▸ **GIVEN DATA**:
==========
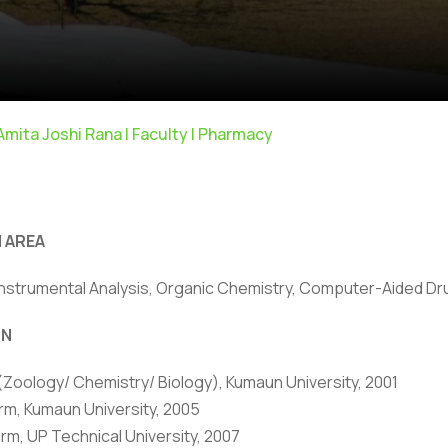
 Amita Joshi Rana | Faculty | Pharmacy
 AREA
nstrumental Analysis, Organic Chemistry, Computer-Aided Dru
ivacy Policy
|
Email
|
Terms & Conditions
|
Refund Policy
|
Library
|
ON
 (Zoology/ Chemistry/ Biology), Kumaun University, 2001
Graphic Era Hill University, Bhimtal © 2026
rm, Kumaun University, 2005
rm, UP Technical University, 2007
==========
▸ **YOUR ASSIGNMENT**: Each line above that includes "Kumaun" should be shown.

▸ **REPLY**:
 (Zoology/ Chemistry/ Biology), Kumaun University, 2001
rm, Kumaun University, 2005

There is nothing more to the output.